▸ **Prompt**
Can you render every line of the items below as a Markdown table with two columns, "Row" for the row number and "Text" for the line, leaving out any blank lines?

▸ **Exercise material**
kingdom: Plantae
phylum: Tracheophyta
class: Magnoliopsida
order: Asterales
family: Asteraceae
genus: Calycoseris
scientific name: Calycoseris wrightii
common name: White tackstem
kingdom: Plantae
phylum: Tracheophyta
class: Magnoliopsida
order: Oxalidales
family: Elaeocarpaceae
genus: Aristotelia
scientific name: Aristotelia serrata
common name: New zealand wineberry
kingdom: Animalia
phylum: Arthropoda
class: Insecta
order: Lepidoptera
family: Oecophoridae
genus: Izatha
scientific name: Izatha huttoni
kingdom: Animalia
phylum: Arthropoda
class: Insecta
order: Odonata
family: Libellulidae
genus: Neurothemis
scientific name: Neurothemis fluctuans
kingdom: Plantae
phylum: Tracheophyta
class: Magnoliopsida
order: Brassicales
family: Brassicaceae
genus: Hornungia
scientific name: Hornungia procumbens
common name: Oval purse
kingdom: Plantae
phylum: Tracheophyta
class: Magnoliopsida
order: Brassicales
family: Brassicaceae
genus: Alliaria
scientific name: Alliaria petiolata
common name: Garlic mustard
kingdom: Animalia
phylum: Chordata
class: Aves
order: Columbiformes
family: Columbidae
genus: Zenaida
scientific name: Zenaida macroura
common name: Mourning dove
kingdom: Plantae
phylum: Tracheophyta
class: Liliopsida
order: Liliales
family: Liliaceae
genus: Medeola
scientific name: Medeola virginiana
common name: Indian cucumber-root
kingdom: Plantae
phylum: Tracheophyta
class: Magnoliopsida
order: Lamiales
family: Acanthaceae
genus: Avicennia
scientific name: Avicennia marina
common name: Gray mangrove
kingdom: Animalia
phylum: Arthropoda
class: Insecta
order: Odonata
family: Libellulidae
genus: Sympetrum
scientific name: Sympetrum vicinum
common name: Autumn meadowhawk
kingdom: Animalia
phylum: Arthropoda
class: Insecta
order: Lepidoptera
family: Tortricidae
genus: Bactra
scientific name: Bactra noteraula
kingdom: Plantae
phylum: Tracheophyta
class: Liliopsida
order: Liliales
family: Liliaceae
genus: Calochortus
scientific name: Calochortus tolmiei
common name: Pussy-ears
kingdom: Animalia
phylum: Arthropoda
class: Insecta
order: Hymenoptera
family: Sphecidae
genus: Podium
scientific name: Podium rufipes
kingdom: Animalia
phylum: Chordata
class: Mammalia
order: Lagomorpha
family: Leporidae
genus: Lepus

▸ **In response**
| Row | Text |
|---|---|
| 1 | kingdom: Plantae |
| 2 | phylum: Tracheophyta |
| 3 | class: Magnoliopsida |
| 4 | order: Asterales |
| 5 | family: Asteraceae |
| 6 | genus: Calycoseris |
| 7 | scientific name: Calycoseris wrightii |
| 8 | common name: White tackstem |
| 9 | kingdom: Plantae |
| 10 | phylum: Tracheophyta |
| 11 | class: Magnoliopsida |
| 12 | order: Oxalidales |
| 13 | family: Elaeocarpaceae |
| 14 | genus: Aristotelia |
| 15 | scientific name: Aristotelia serrata |
| 16 | common name: New zealand wineberry |
| 17 | kingdom: Animalia |
| 18 | phylum: Arthropoda |
| 19 | class: Insecta |
| 20 | order: Lepidoptera |
| 21 | family: Oecophoridae |
| 22 | genus: Izatha |
| 23 | scientific name: Izatha huttoni |
| 24 | kingdom: Animalia |
| 25 | phylum: Arthropoda |
| 26 | class: Insecta |
| 27 | order: Odonata |
| 28 | family: Libellulidae |
| 29 | genus: Neurothemis |
| 30 | scientific name: Neurothemis fluctuans |
| 31 | kingdom: Plantae |
| 32 | phylum: Tracheophyta |
| 33 | class: Magnoliopsida |
| 34 | order: Brassicales |
| 35 | family: Brassicaceae |
| 36 | genus: Hornungia |
| 37 | scientific name: Hornungia procumbens |
| 38 | common name: Oval purse |
| 39 | kingdom: Plantae |
| 40 | phylum: Tracheophyta |
| 41 | class: Magnoliopsida |
| 42 | order: Brassicales |
| 43 | family: Brassicaceae |
| 44 | genus: Alliaria |
| 45 | scientific name: Alliaria petiolata |
| 46 | common name: Garlic mustard |
| 47 | kingdom: Animalia |
| 48 | phylum: Chordata |
| 49 | class: Aves |
| 50 | order: Columbiformes |
| 51 | family: Columbidae |
| 52 | genus: Zenaida |
| 53 | scientific name: Zenaida macroura |
| 54 | common name: Mourning dove |
| 55 | kingdom: Plantae |
| 56 | phylum: Tracheophyta |
| 57 | class: Liliopsida |
| 58 | order: Liliales |
| 59 | family: Liliaceae |
| 60 | genus: Medeola |
| 61 | scientific name: Medeola virginiana |
| 62 | common name: Indian cucumber-root |
| 63 | kingdom: Plantae |
| 64 | phylum: Tracheophyta |
| 65 | class: Magnoliopsida |
| 66 | order: Lamiales |
| 67 | family: Acanthaceae |
| 68 | genus: Avicennia |
| 69 | scientific name: Avicennia marina |
| 70 | common name: Gray mangrove |
| 71 | kingdom: Animalia |
| 72 | phylum: Arthropoda |
| 73 | class: Insecta |
| 74 | order: Odonata |
| 75 | family: Libellulidae |
| 76 | genus: Sympetrum |
| 77 | scientific name: Sympetrum vicinum |
| 78 | common name: Autumn meadowhawk |
| 79 | kingdom: Animalia |
| 80 | phylum: Arthropoda |
| 81 | class: Insecta |
| 82 | order: Lepidoptera |
| 83 | family: Tortricidae |
| 84 | genus: Bactra |
| 85 | scientific name: Bactra noteraula |
| 86 | kingdom: Plantae |
| 87 | phylum: Tracheophyta |
| 88 | class: Liliopsida |
| 89 | order: Liliales |
| 90 | family: Liliaceae |
| 91 | genus: Calochortus |
| 92 | scientific name: Calochortus tolmiei |
| 93 | common name: Pussy-ears |
| 94 | kingdom: Animalia |
| 95 | phylum: Arthropoda |
| 96 | class: Insecta |
| 97 | order: Hymenoptera |
| 98 | family: Sphecidae |
| 99 | genus: Podium |
| 100 | scientific name: Podium rufipes |
| 101 | kingdom: Animalia |
| 102 | phylum: Chordata |
| 103 | class: Mammalia |
| 104 | order: Lagomorpha |
| 105 | family: Leporidae |
| 106 | genus: Lepus |